Com o tempo, o quilombo não conseguiu produzir o suficiente para o sustento de sua população. De início, algumas mulheres saíam das comunidades para trabalhar nas fazendas e cidades das redondezas. Depois, grande parte das mulheres jovens e quase todos os homens passaram a trabalhar nas colheitas, em especial, da cana-de-açúcar e do café plantados em fazendas de particulares ou em terras de empresas agrícolas nos períodos de safra.

Nessas épocas, o quilombo ficava com a população formada por alguns homens que não tinham condições de seguir para o trabalho em outras terras, crianças e mulheres. Então, a gente via a liderança feminina forte da comunidade.
Duas dessas líderes eram a avó e a mãe de Maria Flor.

Imagem: autoria não conhecida.

Simplícia, filha de Maria, gostava de flores. A flor que mais apreciava era a gerada pelo pé de café. Quando os cafezais do quilombo floresciam em miúdas flores brancas e perfumadas, ela se encantava. Cultivava camélias, rosas, margaridas e outras espécies de flores com muito capricho. Fazia belos buquês e vendia tudinho nas feiras próximas.

E, por querer homenagear a mãe e amar as flores, entendeu que seu parto na época do cafezal florido, em uma noite estrelada, sinalizava o nome de sua filha: Maria Flor.

Com a paciência de quem cultiva jardins, educou a filha e, desde cedo, de tudo fez para que Maria Flor estudasse: ela seria doutora nas leis que tanto precisava entender.

Bonecas feitas em tecido. Marca: Feito com amor.

Flores, café, arroz e doces

As flores de Simplícia deram sorte ao quilombo. Eram tantos os pedidos que muitas outras mulheres passaram a cultivar flores para enfeitar casas, templos, dias festivos e, também, alguns dias tristes.

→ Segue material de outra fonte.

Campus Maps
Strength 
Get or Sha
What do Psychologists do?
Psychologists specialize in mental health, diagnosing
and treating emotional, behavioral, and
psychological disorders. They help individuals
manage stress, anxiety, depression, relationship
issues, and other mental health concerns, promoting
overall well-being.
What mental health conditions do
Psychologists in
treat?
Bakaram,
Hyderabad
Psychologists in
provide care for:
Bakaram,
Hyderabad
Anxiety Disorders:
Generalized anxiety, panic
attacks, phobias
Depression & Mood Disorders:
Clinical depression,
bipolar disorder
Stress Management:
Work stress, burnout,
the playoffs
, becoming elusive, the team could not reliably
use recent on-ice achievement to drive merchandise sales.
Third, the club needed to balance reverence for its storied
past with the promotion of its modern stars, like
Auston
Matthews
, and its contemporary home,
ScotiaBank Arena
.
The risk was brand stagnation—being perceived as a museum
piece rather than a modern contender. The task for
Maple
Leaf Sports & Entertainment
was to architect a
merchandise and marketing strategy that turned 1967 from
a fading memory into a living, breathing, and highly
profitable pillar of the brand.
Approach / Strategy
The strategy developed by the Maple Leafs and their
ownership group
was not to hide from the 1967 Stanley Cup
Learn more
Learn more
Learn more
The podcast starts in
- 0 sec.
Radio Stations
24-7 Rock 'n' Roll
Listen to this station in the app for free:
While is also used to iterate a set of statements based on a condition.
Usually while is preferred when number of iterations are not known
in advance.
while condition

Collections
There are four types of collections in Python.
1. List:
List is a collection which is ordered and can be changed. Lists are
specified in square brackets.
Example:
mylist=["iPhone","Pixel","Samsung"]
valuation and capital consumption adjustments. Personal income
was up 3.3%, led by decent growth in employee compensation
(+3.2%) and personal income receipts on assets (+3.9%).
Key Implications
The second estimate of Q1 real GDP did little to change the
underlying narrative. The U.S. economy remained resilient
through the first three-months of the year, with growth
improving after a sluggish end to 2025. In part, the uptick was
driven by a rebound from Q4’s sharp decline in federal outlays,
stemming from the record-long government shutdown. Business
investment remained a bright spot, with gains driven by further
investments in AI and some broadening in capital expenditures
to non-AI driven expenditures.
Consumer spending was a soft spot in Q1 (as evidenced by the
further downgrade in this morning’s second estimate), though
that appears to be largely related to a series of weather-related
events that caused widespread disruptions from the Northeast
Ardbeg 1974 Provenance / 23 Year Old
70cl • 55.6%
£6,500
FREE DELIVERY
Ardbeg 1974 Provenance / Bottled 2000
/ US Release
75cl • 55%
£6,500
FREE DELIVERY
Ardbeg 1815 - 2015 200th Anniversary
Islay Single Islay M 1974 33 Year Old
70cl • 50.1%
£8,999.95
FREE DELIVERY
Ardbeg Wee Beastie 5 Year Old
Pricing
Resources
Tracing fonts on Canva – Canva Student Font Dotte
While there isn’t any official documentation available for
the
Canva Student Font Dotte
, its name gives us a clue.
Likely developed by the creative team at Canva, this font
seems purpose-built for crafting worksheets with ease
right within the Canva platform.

Além das flores, o quilombo tinha um café especial. Cultivo tradicional, sustentável: uma pequena produção. Produzia, também, um arroz avermelhado diferente do arroz que a gente conhece. Fazia doces de frutas das estações: gostosuras muito procuradas. E ali estava um sinal de que, na comunidade, havia grande potencial para gerar renda para sua população.

A Comunidade Café dos Livres

O cafezal que produzia as lindas flores que encantavam Simplícia, como já disse, dava origem a um café muito apreciado e produzido em pequena quantidade. Era este produto que, quando vendido nas feiras e vendas da região, o povo chamava de ‘café dos livres’ e assim, ninguém explica como e quando, o quilombo passou a ser conhecido como Comunidade café dos Livres’.

Novos desafios, novos tempos

Maria Flor chegava trazendo conhecimentos para somar aos saberes da comunidade. Muitos foram os desafios ao longo da história do quilombo. Mas, ainda, havia muito para ser pensado, criado e resolvido naquela comunidade.

A menina que pulava amarelinha, que brincava de roda, que ouvia histórias sobre os seus antepassados: agora retornava ao lar.

Notas:
As personagens são fictícias.
A Comunidade Café dos Livres, assim como sua história, é fictícia.
Qualquer semelhança com histórias pessoais ou de comunidades é mera coincidência.